Parte da Inspiração de meu cronto veio de um texto de Joel Paviotti. A página dele no Caralivro se chama Iconografia da História.
O conteúdo do meu cronto é ficcional, mas como toda boa mentira tem sua base na verdade. O texto tem sido pensado desde o outubro passado, mas escrito entre os dias 27 a 30 de janeiro de 2022 e postado neste último dia.
2 comentários:
Sentimentos de pedra. Humanidade solúvel. Rios de lágrimas e soluços. Se o soltamos todos os errados, ou se mantemos presos os justos, não há mais uma necessidade de ser cidadão. Apenas de prevalecer e impor, dada força ou fé, uma vontade sobre a outra. Mas, o quê isso importa? Muitos arrotam que se temos onde morar, o que comer e o que fazer para conseguir dinheiro, nada mais importa. Apenas ignorâncias e indiferenças. Lembro-me de quando alguém mais magro zombava da minha obesidade. São essas coisas que sofremos que dão oportunidade pra resistirmos. E no mais, apenas se trata de algo visível e perecível, como a beleza. A verdadeira essência humana não está nas formas: está nas atitudes! Sejamos melhor após errar. Aceitemos que erraram antes de nós no jogo do poder. Aceitemos o passado e lutemos no presente por algum futuro!
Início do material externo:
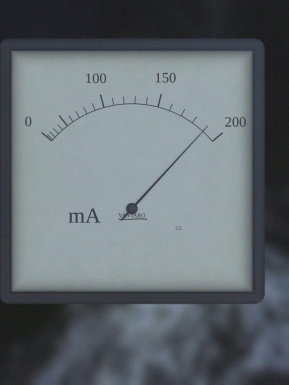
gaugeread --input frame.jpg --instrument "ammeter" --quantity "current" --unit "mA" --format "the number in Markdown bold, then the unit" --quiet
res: **190** mA
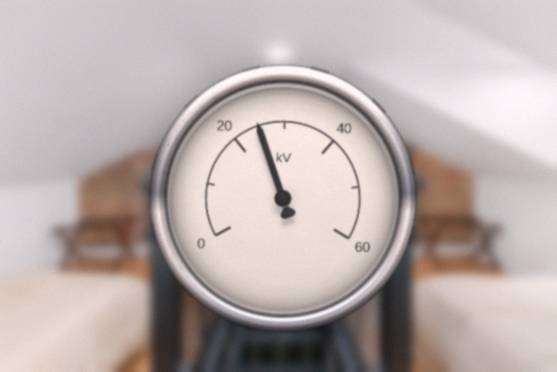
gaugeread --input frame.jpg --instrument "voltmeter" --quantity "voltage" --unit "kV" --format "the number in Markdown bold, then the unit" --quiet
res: **25** kV
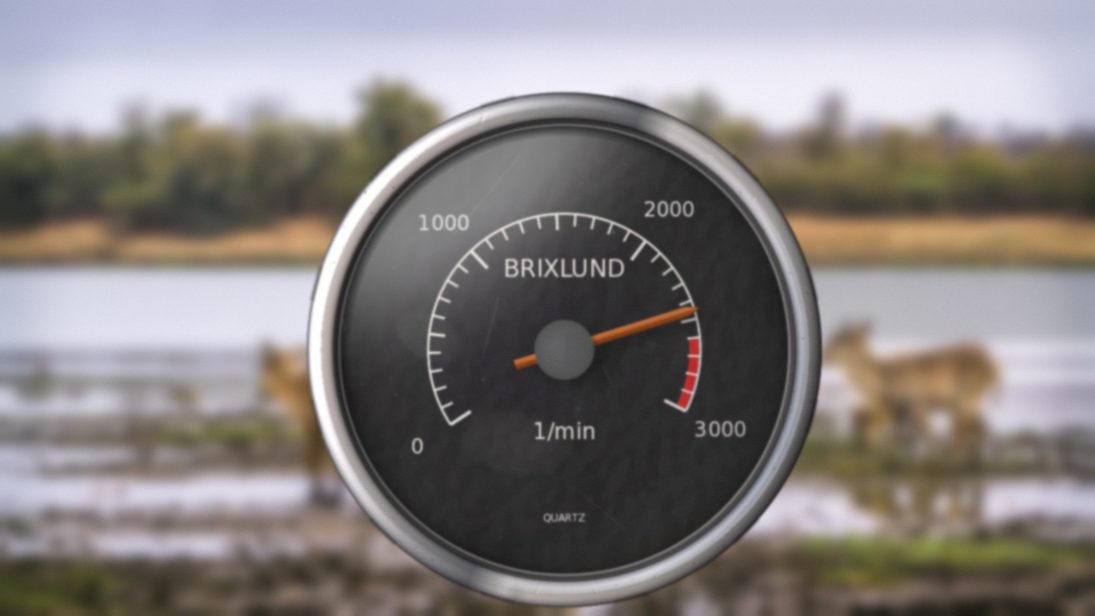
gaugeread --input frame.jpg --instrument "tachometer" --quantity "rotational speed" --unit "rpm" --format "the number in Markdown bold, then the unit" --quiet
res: **2450** rpm
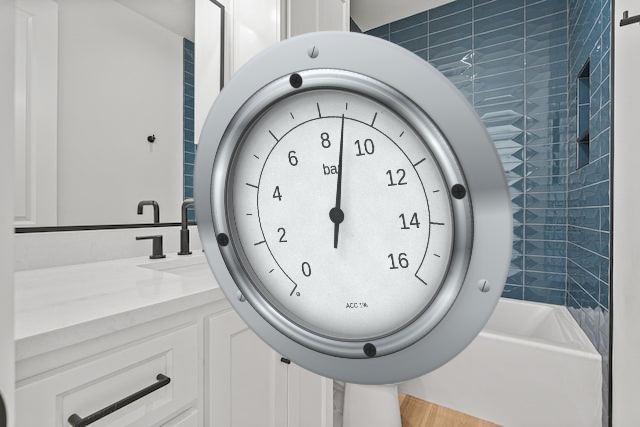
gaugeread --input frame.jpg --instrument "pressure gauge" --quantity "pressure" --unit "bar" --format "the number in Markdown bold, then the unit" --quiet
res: **9** bar
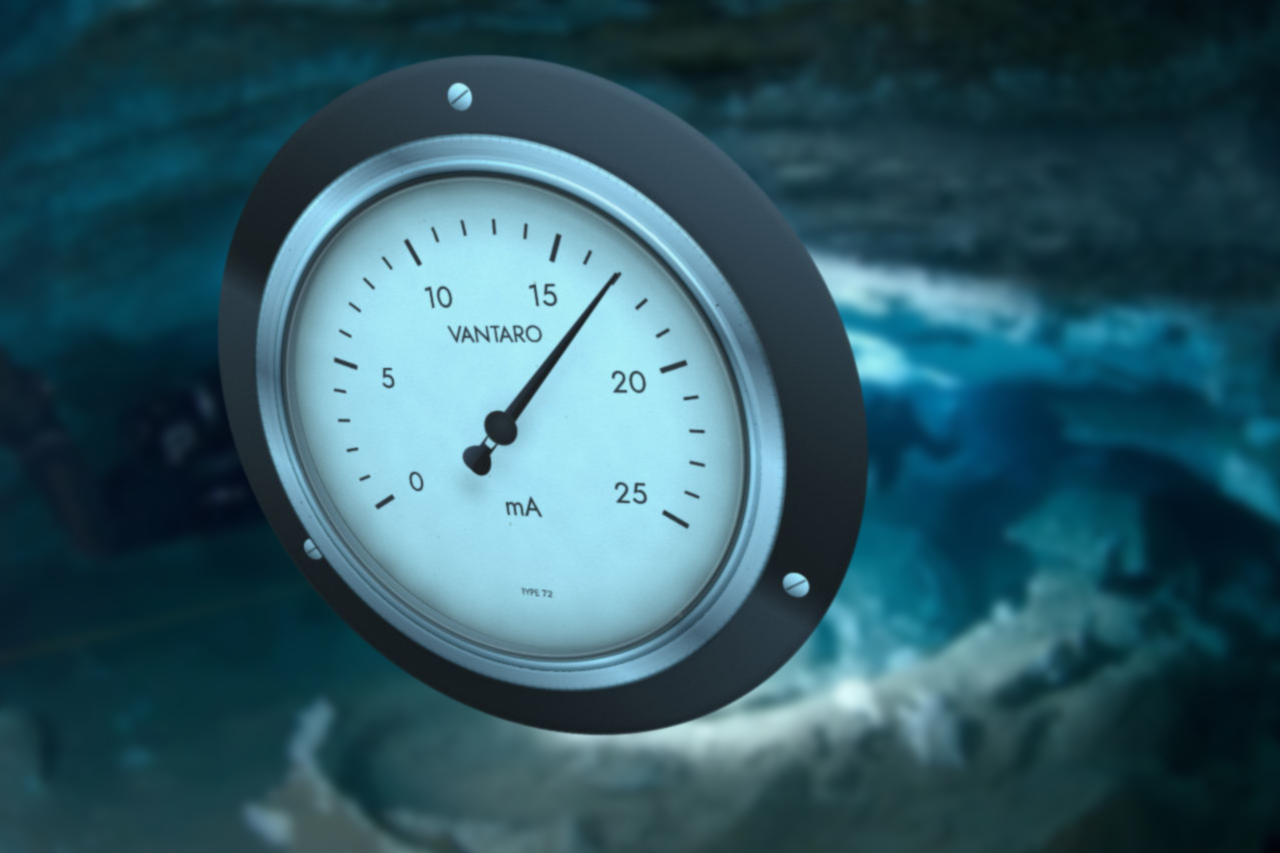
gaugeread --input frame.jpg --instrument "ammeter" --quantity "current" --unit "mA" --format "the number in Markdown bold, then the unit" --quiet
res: **17** mA
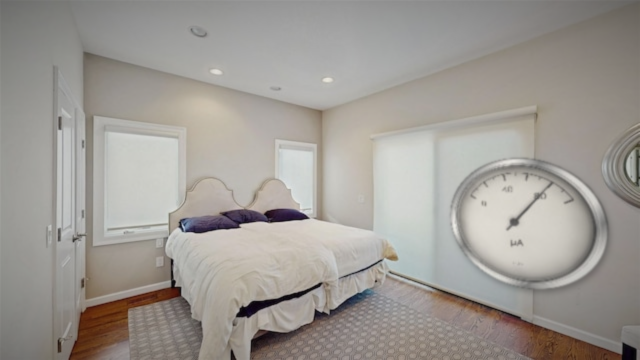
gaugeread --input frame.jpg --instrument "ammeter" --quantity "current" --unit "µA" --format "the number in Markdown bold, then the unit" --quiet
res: **80** µA
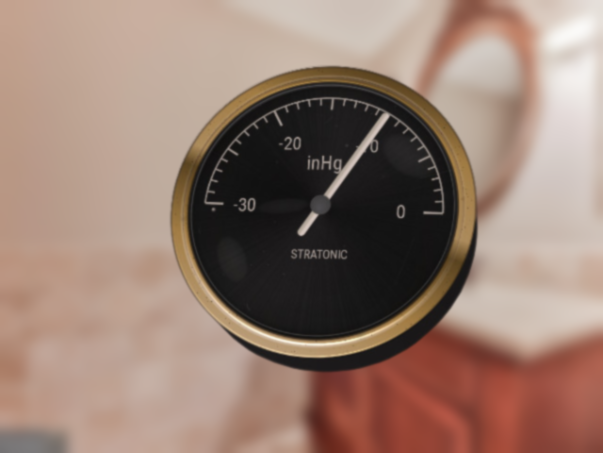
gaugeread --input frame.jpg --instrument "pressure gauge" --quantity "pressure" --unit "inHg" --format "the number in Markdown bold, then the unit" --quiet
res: **-10** inHg
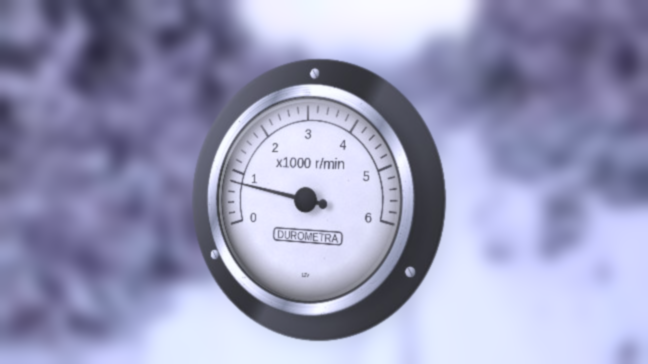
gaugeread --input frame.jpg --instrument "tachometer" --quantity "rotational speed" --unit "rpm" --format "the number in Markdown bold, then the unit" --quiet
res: **800** rpm
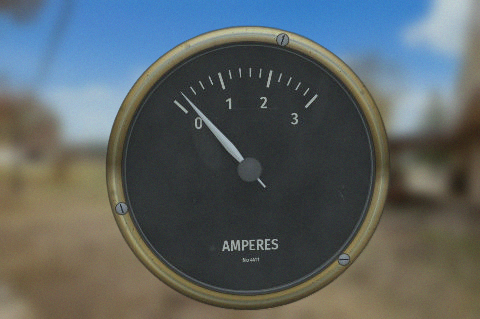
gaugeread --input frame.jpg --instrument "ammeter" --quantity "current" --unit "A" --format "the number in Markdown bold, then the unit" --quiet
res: **0.2** A
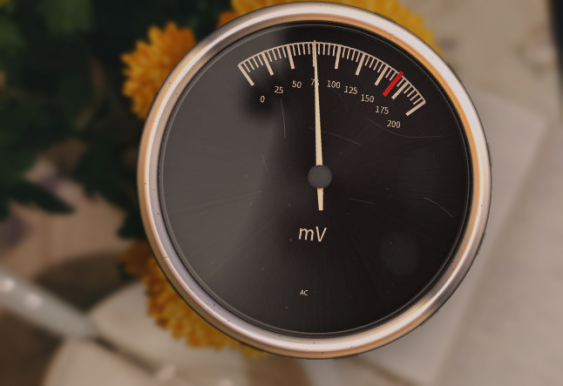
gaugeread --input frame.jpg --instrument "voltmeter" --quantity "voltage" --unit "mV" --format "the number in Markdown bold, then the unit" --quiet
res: **75** mV
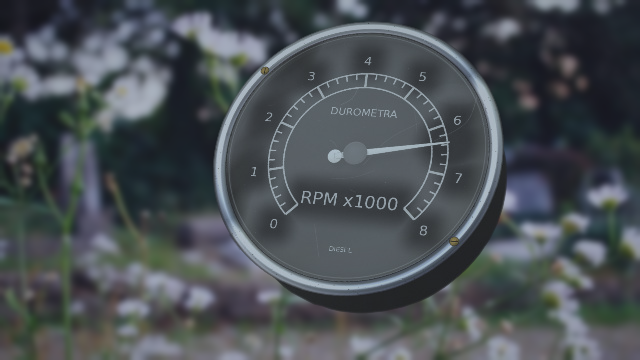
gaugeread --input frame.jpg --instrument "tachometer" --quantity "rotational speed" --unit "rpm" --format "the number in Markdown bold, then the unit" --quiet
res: **6400** rpm
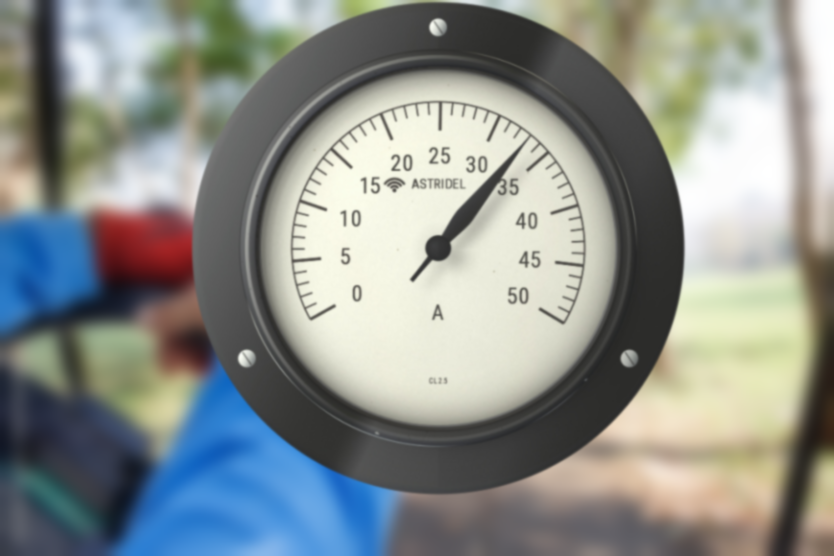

Haverão de existir princípios éticos absolutos, e eles, certamente, remeterão a uma regra: não fazer a meu próximo aquilo que não gostaria de que fosse feito comigo. Tal regra encontra-se em todas as culturas. O carrasco nazista mencionado no conto certamente não gostaria de sofrer aquilo que sofreram, nas suas mãos, as suas vítimas. Ele, ao infligir dor em seus semelhantes, passava por cima da regra mencionada, pois não gostaria de que alguém lhe infligisse dor. Tinha consciência disso. É a partir de tal regra que a dor do outro diz respeito a mim, humano que sou. E ser agente transformador de uma realidade desumana é papel de todos os que se querem verdadeiramente humanos.